>>>>>
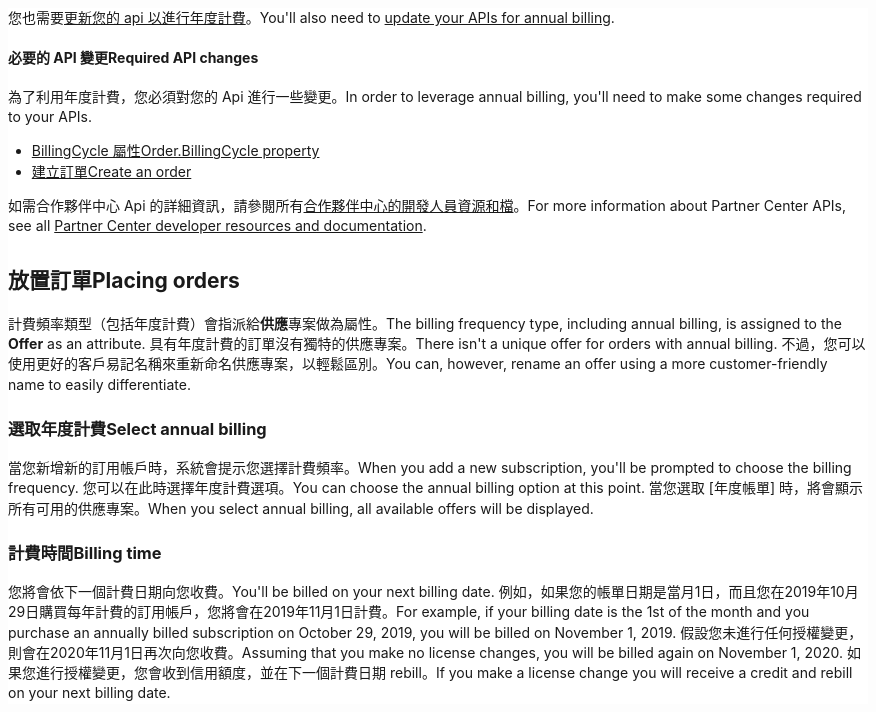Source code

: <span data-ttu-id="3b4e6-149">您也需要[更新您的 api 以進行年度計費](#required-api-changes)。</span><span class="sxs-lookup"><span data-stu-id="3b4e6-149">You'll also need to [update your APIs for annual billing](#required-api-changes).</span></span>

#### <a name="required-api-changes"></a><span data-ttu-id="3b4e6-150">必要的 API 變更</span><span class="sxs-lookup"><span data-stu-id="3b4e6-150">Required API changes</span></span>

<span data-ttu-id="3b4e6-151">為了利用年度計費，您必須對您的 Api 進行一些變更。</span><span class="sxs-lookup"><span data-stu-id="3b4e6-151">In order to leverage annual billing, you'll need to make some changes required to your APIs.</span></span>

- [<span data-ttu-id="3b4e6-152">BillingCycle 屬性</span><span class="sxs-lookup"><span data-stu-id="3b4e6-152">Order.BillingCycle property</span></span>](https://docs.microsoft.com/dotnet/api/microsoft.store.partnercenter.models.orders.order.billingcycle)
- [<span data-ttu-id="3b4e6-153">建立訂單</span><span class="sxs-lookup"><span data-stu-id="3b4e6-153">Create an order</span></span>](https://docs.microsoft.com/partner-center/develop/create-an-order)

<span data-ttu-id="3b4e6-154">如需合作夥伴中心 Api 的詳細資訊，請參閱所有[合作夥伴中心的開發人員資源和檔](https://docs.microsoft.com/partner-center/develop/)。</span><span class="sxs-lookup"><span data-stu-id="3b4e6-154">For more information about Partner Center APIs, see all [Partner Center developer resources and documentation](https://docs.microsoft.com/partner-center/develop/).</span></span>

## <a name="placing-orders"></a><span data-ttu-id="3b4e6-155">放置訂單</span><span class="sxs-lookup"><span data-stu-id="3b4e6-155">Placing orders</span></span>

<span data-ttu-id="3b4e6-156">計費頻率類型（包括年度計費）會指派給**供應**專案做為屬性。</span><span class="sxs-lookup"><span data-stu-id="3b4e6-156">The billing frequency type, including annual billing, is assigned to the **Offer** as an attribute.</span></span> <span data-ttu-id="3b4e6-157">具有年度計費的訂單沒有獨特的供應專案。</span><span class="sxs-lookup"><span data-stu-id="3b4e6-157">There isn't a unique offer for orders with annual billing.</span></span> <span data-ttu-id="3b4e6-158">不過，您可以使用更好的客戶易記名稱來重新命名供應專案，以輕鬆區別。</span><span class="sxs-lookup"><span data-stu-id="3b4e6-158">You can, however, rename an offer using a more customer-friendly name to easily differentiate.</span></span>

### <a name="select-annual-billing"></a><span data-ttu-id="3b4e6-159">選取年度計費</span><span class="sxs-lookup"><span data-stu-id="3b4e6-159">Select annual billing</span></span>

<span data-ttu-id="3b4e6-160">當您新增新的訂用帳戶時，系統會提示您選擇計費頻率。</span><span class="sxs-lookup"><span data-stu-id="3b4e6-160">When you add a new subscription, you'll be prompted to choose the billing frequency.</span></span> <span data-ttu-id="3b4e6-161">您可以在此時選擇年度計費選項。</span><span class="sxs-lookup"><span data-stu-id="3b4e6-161">You can choose the annual billing option at this point.</span></span> <span data-ttu-id="3b4e6-162">當您選取 [年度帳單] 時，將會顯示所有可用的供應專案。</span><span class="sxs-lookup"><span data-stu-id="3b4e6-162">When you select annual billing, all available offers will be displayed.</span></span>

### <a name="billing-time"></a><span data-ttu-id="3b4e6-163">計費時間</span><span class="sxs-lookup"><span data-stu-id="3b4e6-163">Billing time</span></span>

<span data-ttu-id="3b4e6-164">您將會依下一個計費日期向您收費。</span><span class="sxs-lookup"><span data-stu-id="3b4e6-164">You'll be billed on your next billing date.</span></span> <span data-ttu-id="3b4e6-165">例如，如果您的帳單日期是當月1日，而且您在2019年10月29日購買每年計費的訂用帳戶，您將會在2019年11月1日計費。</span><span class="sxs-lookup"><span data-stu-id="3b4e6-165">For example, if your billing date is the 1st of the month and you purchase an annually billed subscription on October 29, 2019, you will be billed on November 1, 2019.</span></span> <span data-ttu-id="3b4e6-166">假設您未進行任何授權變更，則會在2020年11月1日再次向您收費。</span><span class="sxs-lookup"><span data-stu-id="3b4e6-166">Assuming that you make no license changes, you will be billed again on November 1, 2020.</span></span> <span data-ttu-id="3b4e6-167">如果您進行授權變更，您會收到信用額度，並在下一個計費日期 rebill。</span><span class="sxs-lookup"><span data-stu-id="3b4e6-167">If you make a license change you will receive a credit and rebill on your next billing date.</span></span>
<<<<<
» TASK STATEMENT: Print the items above again, character for character, but leave out the pictures.

» EXERCISE ANSWER:
Source code

: <span data-ttu-id="3b4e6-149">您也需要[更新您的 api 以進行年度計費](#required-api-changes)。</span><span class="sxs-lookup"><span data-stu-id="3b4e6-149">You'll also need to [update your APIs for annual billing](#required-api-changes).</span></span>

#### <a name="required-api-changes"></a><span data-ttu-id="3b4e6-150">必要的 API 變更</span><span class="sxs-lookup"><span data-stu-id="3b4e6-150">Required API changes</span></span>

<span data-ttu-id="3b4e6-151">為了利用年度計費，您必須對您的 Api 進行一些變更。</span><span class="sxs-lookup"><span data-stu-id="3b4e6-151">In order to leverage annual billing, you'll need to make some changes required to your APIs.</span></span>

- [<span data-ttu-id="3b4e6-152">BillingCycle 屬性</span><span class="sxs-lookup"><span data-stu-id="3b4e6-152">Order.BillingCycle property</span></span>](https://docs.microsoft.com/dotnet/api/microsoft.store.partnercenter.models.orders.order.billingcycle)
- [<span data-ttu-id="3b4e6-153">建立訂單</span><span class="sxs-lookup"><span data-stu-id="3b4e6-153">Create an order</span></span>](https://docs.microsoft.com/partner-center/develop/create-an-order)

<span data-ttu-id="3b4e6-154">如需合作夥伴中心 Api 的詳細資訊，請參閱所有[合作夥伴中心的開發人員資源和檔](https://docs.microsoft.com/partner-center/develop/)。</span><span class="sxs-lookup"><span data-stu-id="3b4e6-154">For more information about Partner Center APIs, see all [Partner Center developer resources and documentation](https://docs.microsoft.com/partner-center/develop/).</span></span>

## <a name="placing-orders"></a><span data-ttu-id="3b4e6-155">放置訂單</span><span class="sxs-lookup"><span data-stu-id="3b4e6-155">Placing orders</span></span>

<span data-ttu-id="3b4e6-156">計費頻率類型（包括年度計費）會指派給**供應**專案做為屬性。</span><span class="sxs-lookup"><span data-stu-id="3b4e6-156">The billing frequency type, including annual billing, is assigned to the **Offer** as an attribute.</span></span> <span data-ttu-id="3b4e6-157">具有年度計費的訂單沒有獨特的供應專案。</span><span class="sxs-lookup"><span data-stu-id="3b4e6-157">There isn't a unique offer for orders with annual billing.</span></span> <span data-ttu-id="3b4e6-158">不過，您可以使用更好的客戶易記名稱來重新命名供應專案，以輕鬆區別。</span><span class="sxs-lookup"><span data-stu-id="3b4e6-158">You can, however, rename an offer using a more customer-friendly name to easily differentiate.</span></span>

### <a name="select-annual-billing"></a><span data-ttu-id="3b4e6-159">選取年度計費</span><span class="sxs-lookup"><span data-stu-id="3b4e6-159">Select annual billing</span></span>

<span data-ttu-id="3b4e6-160">當您新增新的訂用帳戶時，系統會提示您選擇計費頻率。</span><span class="sxs-lookup"><span data-stu-id="3b4e6-160">When you add a new subscription, you'll be prompted to choose the billing frequency.</span></span> <span data-ttu-id="3b4e6-161">您可以在此時選擇年度計費選項。</span><span class="sxs-lookup"><span data-stu-id="3b4e6-161">You can choose the annual billing option at this point.</span></span> <span data-ttu-id="3b4e6-162">當您選取 [年度帳單] 時，將會顯示所有可用的供應專案。</span><span class="sxs-lookup"><span data-stu-id="3b4e6-162">When you select annual billing, all available offers will be displayed.</span></span>

### <a name="billing-time"></a><span data-ttu-id="3b4e6-163">計費時間</span><span class="sxs-lookup"><span data-stu-id="3b4e6-163">Billing time</span></span>

<span data-ttu-id="3b4e6-164">您將會依下一個計費日期向您收費。</span><span class="sxs-lookup"><span data-stu-id="3b4e6-164">You'll be billed on your next billing date.</span></span> <span data-ttu-id="3b4e6-165">例如，如果您的帳單日期是當月1日，而且您在2019年10月29日購買每年計費的訂用帳戶，您將會在2019年11月1日計費。</span><span class="sxs-lookup"><span data-stu-id="3b4e6-165">For example, if your billing date is the 1st of the month and you purchase an annually billed subscription on October 29, 2019, you will be billed on November 1, 2019.</span></span> <span data-ttu-id="3b4e6-166">假設您未進行任何授權變更，則會在2020年11月1日再次向您收費。</span><span class="sxs-lookup"><span data-stu-id="3b4e6-166">Assuming that you make no license changes, you will be billed again on November 1, 2020.</span></span> <span data-ttu-id="3b4e6-167">如果您進行授權變更，您會收到信用額度，並在下一個計費日期 rebill。</span><span class="sxs-lookup"><span data-stu-id="3b4e6-167">If you make a license change you will receive a credit and rebill on your next billing date.</span></span>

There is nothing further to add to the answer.